Signal Settings

Overview

The Signal Settings for Lune Momento allow you to control the generation and behavior of trade entry signals. These settings provide a high degree of customization, letting you fine-tune the strategy’s responsiveness by leveraging an advanced, statistics-based engine. By configuring the analysis windows and adjusting sensitivity, you can tailor the signal logic to fit your specific trading style and the market you are analyzing.

Signal Generation Logic

To protect our proprietary algorithms, the exact mechanics of the signal logic are not disclosed. However, the conceptual approach can be understood as follows:

Lune Momento uses a sophisticated statistical model to identify trading opportunities. The strategy analyzes a wide range of market characteristics, such as volatility, trend persistence, and the shape of the price distribution. It then classifies the market into distinct regimes (e.g., bullish trend, bearish trend, or ranging) to understand the current environment.

The model calculates a risk-adjusted signal score based on the agreement of these different statistical factors. This score is then adjusted based on the identified market regime. This adaptive approach ensures the signal logic remains effective and relevant as market behavior changes. All signals are confirmed on the close of a price bar to ensure they do not repaint.

Settings

The following settings control the core logic of the signal engine.

Sensitivity & Analysis

These settings define how the statistical engine analyzes the market and its overall responsiveness.

Setting
Description
Range / Recommended

Signal Sensitivity

Controls the overall responsiveness and frequency of signals. Lower values are more sensitive and produce more signals, while higher values provide stronger filtering for fewer, higher-quality signals.

  • Range: 0.1 - 10.0

  • Recommended: 1.0 - 3.0

Volatility Lookback

Sets the lookback window for volatility calculations. A lower value is more responsive to short-term volatility changes.

  • Range: 5 - 2000

  • Recommended: 15 - 50

Return Lookback

Sets the lookback window for price return calculations. A lower value is more sensitive to recent price movements.

  • Range: 5 - 2000

  • Recommended: 8 - 25

Skewness Lookback

Sets the lookback window for analyzing the asymmetry of the price distribution, which is used in regime detection.

  • Range: 5 - 2000

  • Recommended: 20 - 50

Regime Change Sensitivity

The threshold for detecting shifts between different market regimes (e.g., from trending to ranging).

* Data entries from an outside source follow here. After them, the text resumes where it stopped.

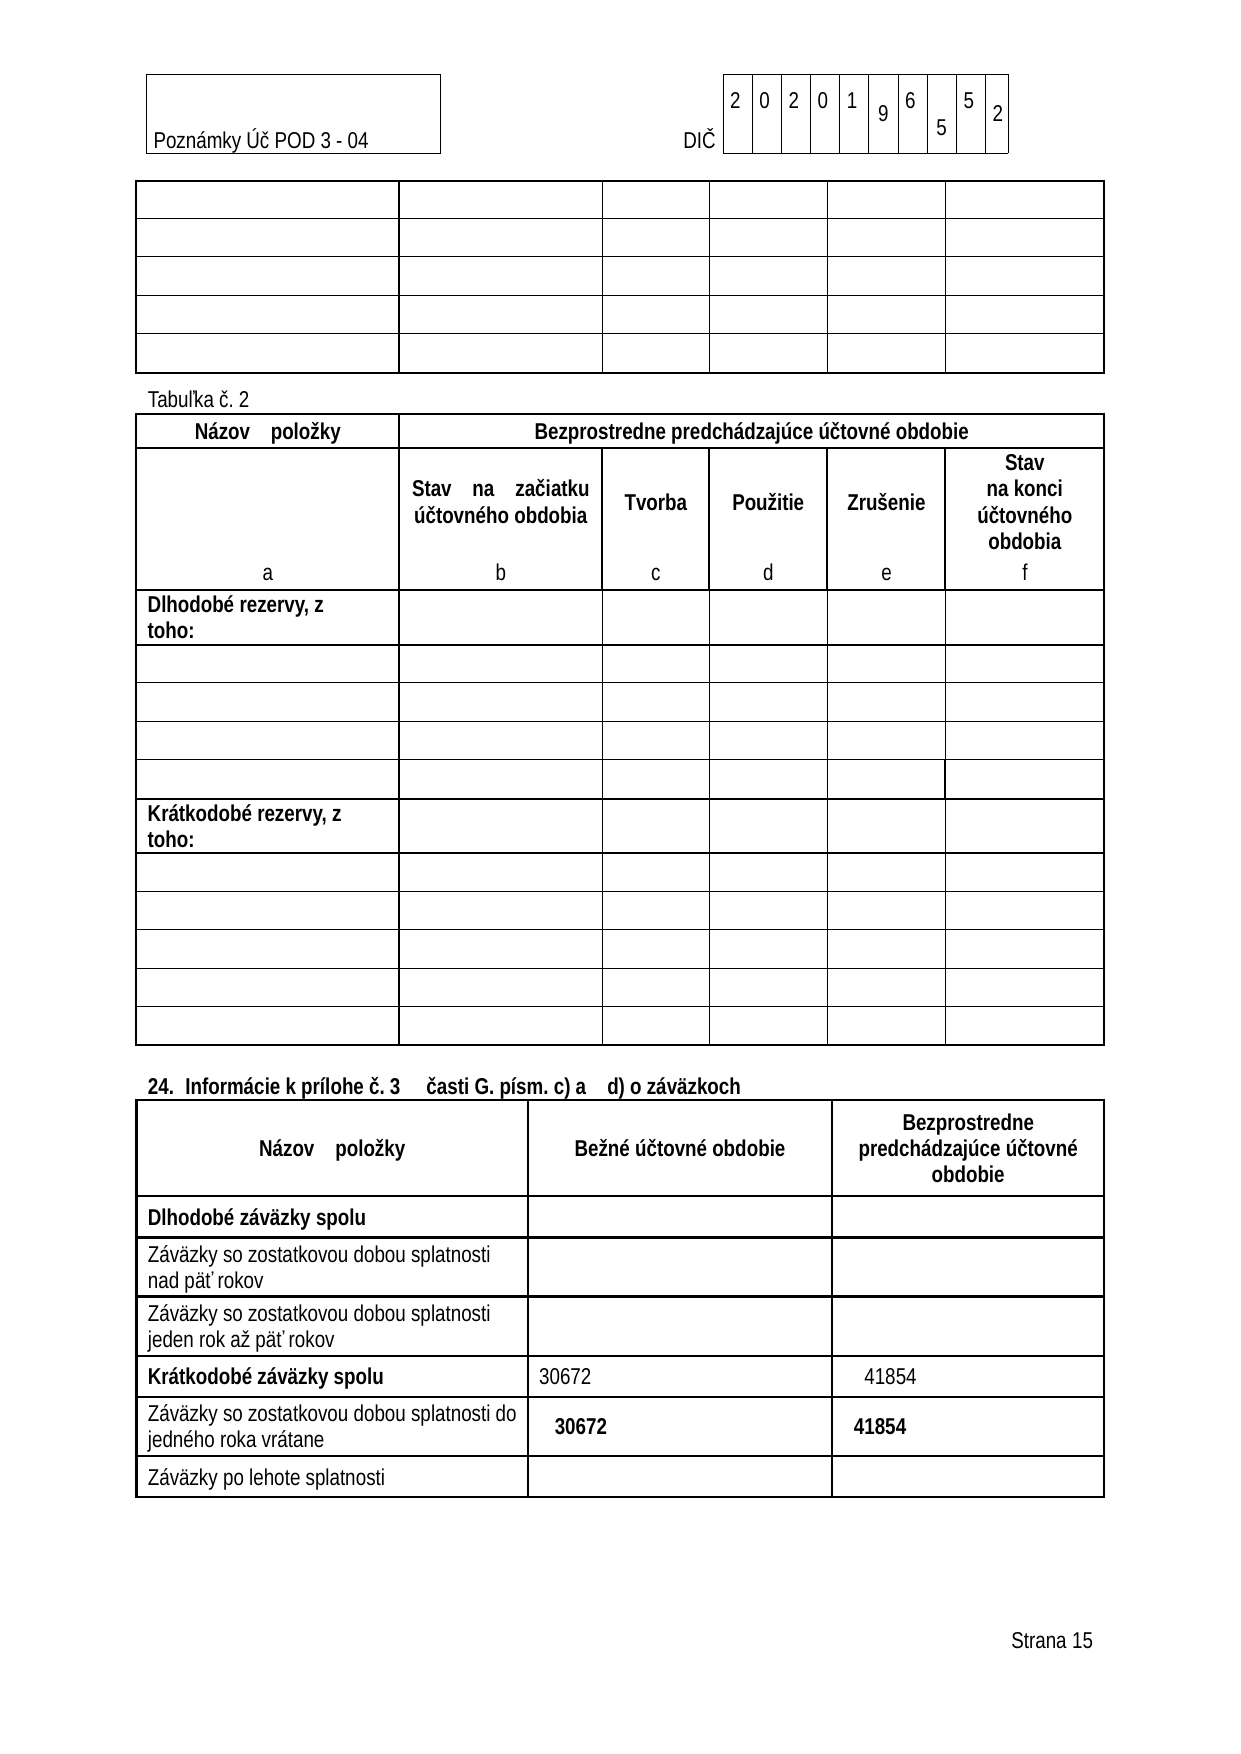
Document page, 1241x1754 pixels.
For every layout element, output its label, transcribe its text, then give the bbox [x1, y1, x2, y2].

table_header Bezprostredne predchádzajúce účtovné obdobie [400, 415, 1103, 447]
table_cell f [946, 555, 1103, 589]
table_cell [400, 1007, 602, 1044]
table_cell [828, 800, 945, 852]
table_cell [603, 182, 709, 218]
title Informácie k prílohe č. 3 časti G. písm. c) a d) o záväzkoch [148, 1073, 1093, 1099]
table_cell [946, 854, 1103, 891]
table_cell [828, 969, 945, 1006]
table_cell [529, 1457, 831, 1496]
table_cell [946, 800, 1103, 852]
table_cell [946, 892, 1103, 929]
table_cell [828, 296, 945, 333]
table_cell [603, 257, 709, 295]
table_cell Zrušenie [828, 449, 944, 554]
table_cell [603, 334, 709, 372]
table_cell [137, 969, 398, 1006]
table_cell [946, 683, 1103, 721]
text Tabuľka č. 2 [148, 386, 1093, 413]
table_cell Dlhodobé záväzky spolu [138, 1197, 527, 1236]
table_cell [137, 930, 398, 967]
table_cell Dlhodobé rezervy, z toho: [137, 591, 398, 644]
table_cell [946, 930, 1103, 967]
table_cell [946, 760, 1103, 797]
table_cell [400, 296, 602, 333]
table_cell [603, 683, 709, 721]
table_cell [137, 449, 398, 554]
table_cell [137, 1007, 398, 1044]
table_cell [828, 182, 945, 218]
table_cell d [710, 555, 826, 589]
table_cell Krátkodobé záväzky spolu [138, 1357, 527, 1396]
table_cell [828, 722, 945, 759]
table_header Bežné účtovné obdobie [529, 1101, 831, 1195]
table_cell a [137, 555, 398, 589]
table_cell [529, 1298, 831, 1354]
table_cell [710, 760, 827, 797]
table_cell [400, 219, 602, 256]
table_cell [828, 854, 945, 891]
table_cell [137, 892, 398, 929]
table_cell [833, 1457, 1103, 1496]
table_cell [137, 182, 398, 218]
table_cell Použitie [710, 449, 826, 554]
table_header Názov položky [137, 415, 398, 447]
table_cell [137, 722, 398, 759]
table_cell 41854 [833, 1398, 1103, 1455]
table_cell [400, 722, 602, 759]
table_cell c [603, 555, 708, 589]
table_cell [603, 892, 709, 929]
table_cell [400, 892, 602, 929]
table_cell 30672 [529, 1357, 831, 1396]
table_cell [833, 1239, 1103, 1295]
table_cell [603, 591, 709, 644]
table_cell Stav na začiatku účtovného obdobia [400, 449, 601, 554]
table_cell 41854 [833, 1357, 1103, 1396]
table_cell [946, 219, 1103, 256]
table_cell [710, 930, 827, 967]
table_cell [828, 591, 945, 644]
table_cell [946, 591, 1103, 644]
table_cell [946, 969, 1103, 1006]
table_cell [710, 257, 827, 295]
table_cell [400, 760, 602, 797]
table_cell [400, 969, 602, 1006]
table_cell [946, 296, 1103, 333]
table_cell [710, 219, 827, 256]
table_cell [828, 930, 945, 967]
table_cell [137, 219, 398, 256]
table_cell [710, 1007, 827, 1044]
table_cell [603, 219, 709, 256]
table_cell [710, 296, 827, 333]
table_cell Krátkodobé rezervy, z toho: [137, 800, 398, 852]
table_cell [710, 334, 827, 372]
table_cell [603, 800, 709, 852]
table_cell 30672 [529, 1398, 831, 1455]
table_cell [833, 1298, 1103, 1354]
table_cell [137, 646, 398, 682]
table_cell Záväzky so zostatkovou dobou splatnosti nad päť rokov [138, 1239, 527, 1295]
table_header Bezprostredne predchádzajúce účtovné obdobie [833, 1101, 1103, 1195]
table_cell [603, 722, 709, 759]
table_cell [828, 334, 945, 372]
table_cell Záväzky so zostatkovou dobou splatnosti do jedného roka vrátane [138, 1398, 527, 1455]
table_cell [137, 854, 398, 891]
table_cell [137, 257, 398, 295]
table_cell [529, 1197, 831, 1236]
table_cell [137, 296, 398, 333]
table_cell [828, 683, 945, 721]
table_cell Tvorba [603, 449, 708, 554]
table_cell [400, 591, 602, 644]
table_cell [710, 683, 827, 721]
table_cell [603, 760, 709, 797]
table_cell Záväzky po lehote splatnosti [138, 1457, 527, 1496]
table_cell [710, 892, 827, 929]
table_cell [603, 930, 709, 967]
table_header Názov položky [138, 1101, 527, 1195]
table_cell [710, 591, 827, 644]
table_cell [828, 646, 945, 682]
table_cell Záväzky so zostatkovou dobou splatnosti jeden rok až päť rokov [138, 1298, 527, 1354]
table_cell [400, 683, 602, 721]
table_cell [603, 854, 709, 891]
table_cell [828, 219, 945, 256]
table_cell [603, 1007, 709, 1044]
table_cell [946, 182, 1103, 218]
table_cell [710, 722, 827, 759]
table_cell [710, 646, 827, 682]
table_cell [833, 1197, 1103, 1236]
table_cell [603, 969, 709, 1006]
table_cell [400, 182, 602, 218]
table_cell [710, 854, 827, 891]
table_cell [946, 1007, 1103, 1044]
table_cell [400, 646, 602, 682]
table_cell [828, 760, 944, 797]
table_cell [828, 892, 945, 929]
table_cell [529, 1239, 831, 1295]
table_cell [710, 969, 827, 1006]
table_cell [946, 646, 1103, 682]
table_cell [946, 722, 1103, 759]
table_cell [946, 257, 1103, 295]
table_cell [400, 930, 602, 967]
table_cell [137, 334, 398, 372]
table_cell b [400, 555, 601, 589]
table_cell [946, 334, 1103, 372]
table_cell [603, 646, 709, 682]
table_cell [400, 854, 602, 891]
table_cell [137, 760, 398, 797]
table_cell [400, 257, 602, 295]
table_cell [400, 334, 602, 372]
table_cell [400, 800, 602, 852]
table_cell Stav na konci účtovného obdobia [946, 449, 1103, 554]
table_cell [710, 182, 827, 218]
table_cell [603, 296, 709, 333]
table_cell [828, 1007, 945, 1044]
table_cell [710, 800, 827, 852]
table_cell [137, 683, 398, 721]
table_cell [828, 257, 945, 295]
table_cell e [828, 555, 944, 589]
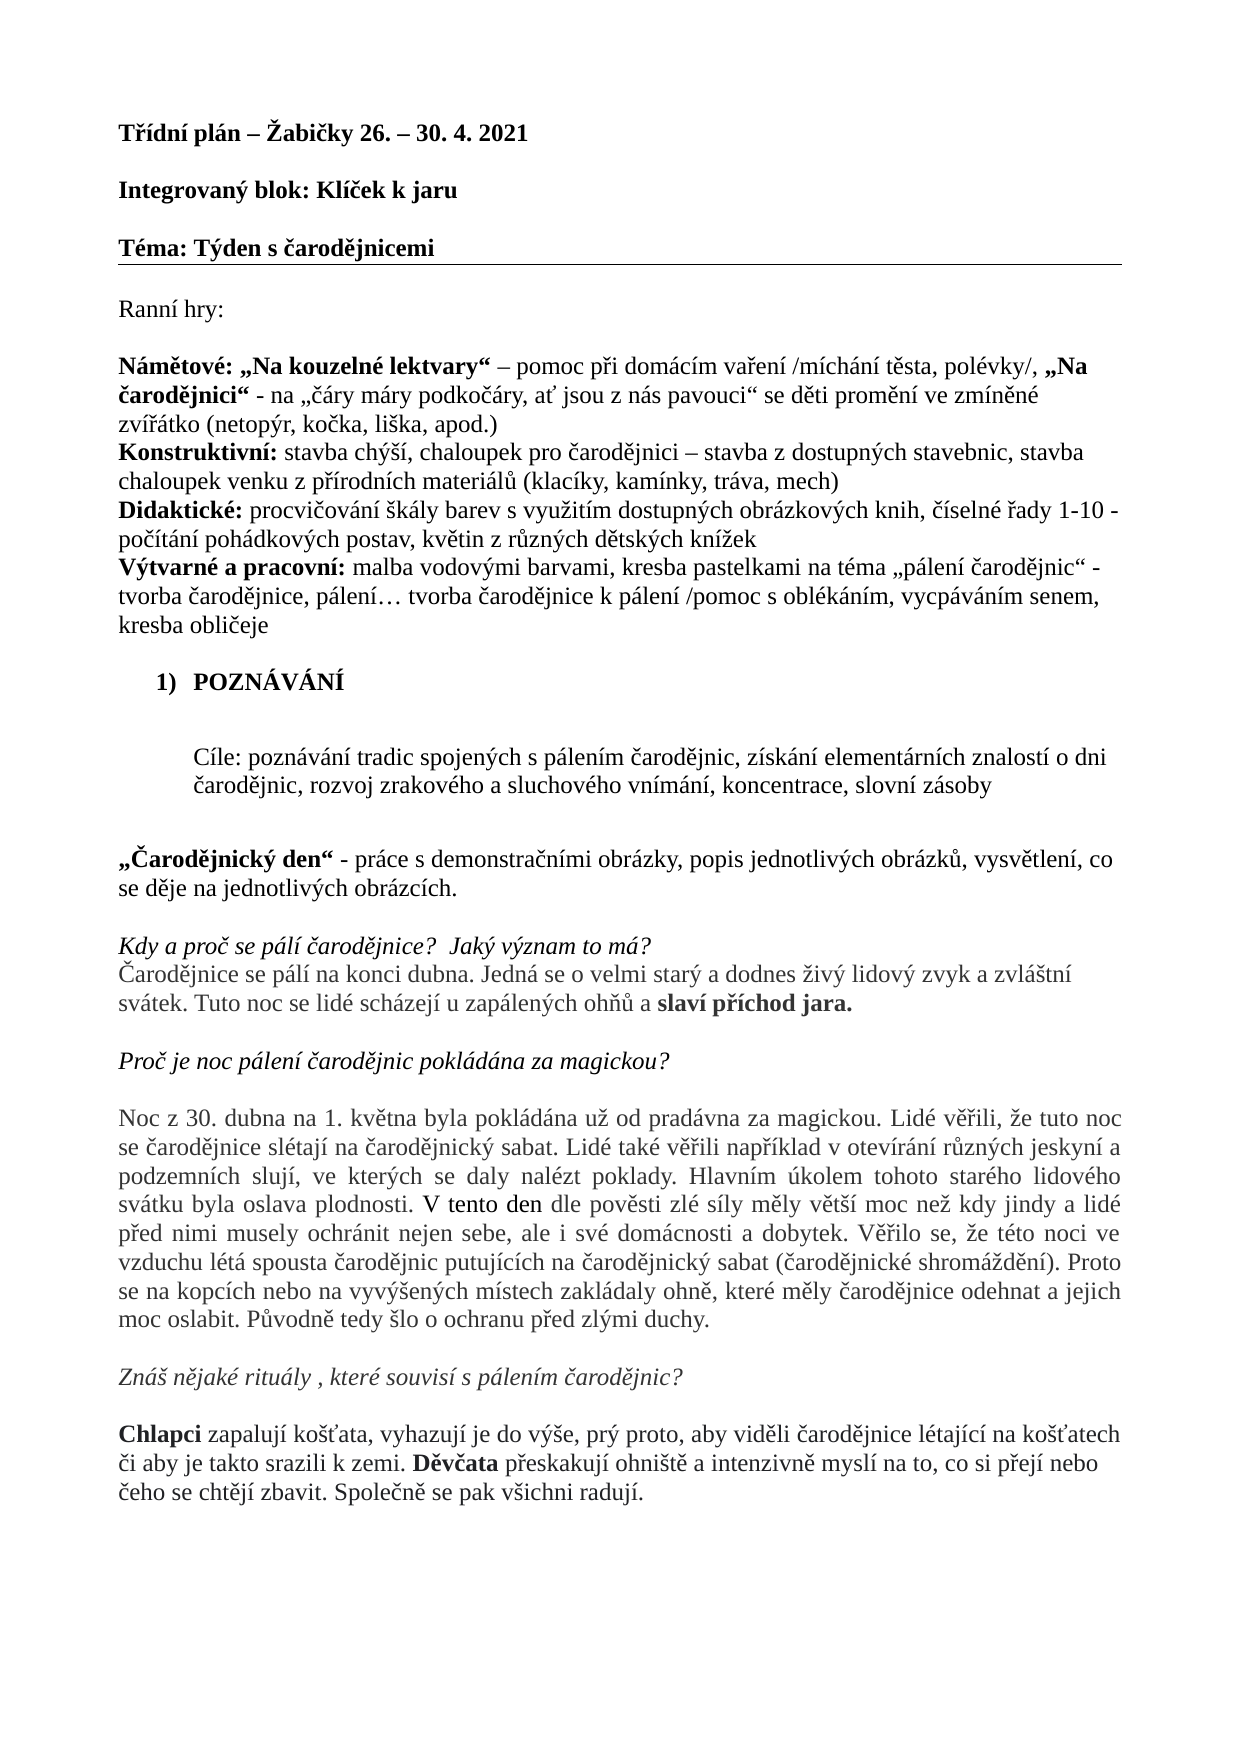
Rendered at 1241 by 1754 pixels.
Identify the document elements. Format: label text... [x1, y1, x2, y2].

text Ranní hry: [118, 294, 1122, 322]
text Námětové: „Na kouzelné lektvary“ – pomoc při domácím vaření /míchání těsta, polévky/, „Na čarodějnici“ - na „čáry máry podkočáry, ať jsou z nás pavouci“ se děti promění ve zmíněné zvířátko (netopýr, kočka, liška, apod.) Konstruktivní: stavba chýší, chaloupek pro čarodějnici – stavba z dostupných stavebnic, stavba chaloupek venku z přírodních materiálů (klacíky, kamínky, tráva, mech) Didaktické: procvičování škály barev s využitím dostupných obrázkových knih, číselné řady 1-10 - počítání pohádkových postav, květin z různých dětských knížek Výtvarné a pracovní: malba vodovými barvami, kresba pastelkami na téma „pálení čarodějnic“ -tvorba čarodějnice, pálení… tvorba čarodějnice k pálení /pomoc s oblékáním, vycpáváním senem, kresba obličeje [118, 322, 1122, 639]
text Chlapci zapalují košťata, vyhazují je do výše, prý proto, aby viděli čarodějnice létající na košťatech či aby je takto srazili k zemi. Děvčata přeskakují ohniště a intenzivně myslí na to, co si přejí nebo čeho se chtějí zbavit. Společně se pak všichni radují. [118, 1419, 1122, 1506]
text Noc z 30. dubna na 1. května byla pokládána už od pradávna za magickou. Lidé věřili, že tuto noc se čarodějnice slétají na čarodějnický sabat. Lidé také věřili například v otevírání různých jeskyní a podzemních slují, ve kterých se daly nalézt poklady. Hlavním úkolem tohoto starého lidového svátku byla oslava plodnosti. V tento den dle pověsti zlé síly měly větší moc než kdy jindy a lidé před nimi musely ochránit nejen sebe, ale i své domácnosti a dobytek. Věřilo se, že této noci ve vzduchu létá spousta čarodějnic putujících na čarodějnický sabat (čarodějnické shromáždění). Proto se na kopcích nebo na vyvýšených místech zakládaly ohně, které měly čarodějnice odehnat a jejich moc oslabit. Původně tedy šlo o ochranu před zlými duchy. [118, 1103, 1122, 1333]
text Kdy a proč se pálí čarodějnice? Jaký význam to má? [118, 931, 1122, 959]
text Čarodějnice se pálí na konci dubna. Jedná se o velmi starý a dodnes živý lidový zvyk a zvláštní svátek. Tuto noc se lidé scházejí u zapálených ohňů a slaví příchod jara. [118, 959, 1122, 1017]
text „Čarodějnický den“ - práce s demonstračními obrázky, popis jednotlivých obrázků, vysvětlení, co se děje na jednotlivých obrázcích. [118, 844, 1122, 931]
text Třídní plán – Žabičky 26. – 30. 4. 2021 [118, 118, 1122, 176]
text Proč je noc pálení čarodějnic pokládána za magickou? [118, 1046, 1122, 1074]
text Znáš nějaké rituály , které souvisí s pálením čarodějnic? [118, 1362, 1122, 1391]
text Integrovaný blok: Klíček k jaru Téma: Týden s čarodějnicemi [118, 176, 1122, 264]
text Cíle: poznávání tradic spojených s pálením čarodějnic, získání elementárních znalostí o dni čarodějnic, rozvoj zrakového a sluchového vnímání, koncentrace, slovní zásoby [193, 713, 1122, 799]
list POZNÁVÁNÍ [156, 667, 1122, 696]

Lower values are more sensitive to change.

  • Range: 0.01 - 1.0

  • Recommended: 0.2 - 0.5

Best Practices & Usage

  • Balance Sensitivity and Confirmation: Lowering Signal Sensitivity will generate more signals but may also increase the number of false positives. Higher values provide stronger confirmation but may result in fewer trading opportunities. Find a balance that suits your risk tolerance.

  • Adjust Lookbacks for Your Timeframe: If you are trading on a lower timeframe, consider using shorter Lookback periods to make the strategy more responsive. For higher timeframes, longer Lookback periods can provide more stable and reliable signals.

  • Start with Recommended Values: The recommended values provide a solid starting point for most markets. Use them as a baseline and then carefully adjust them based on the specific asset and timeframe you are trading.

  • Tune One Thing at a Time: When optimizing the settings, adjust only one parameter at a time. This will help you clearly understand the effect of each change on the strategy's performance during backtesting.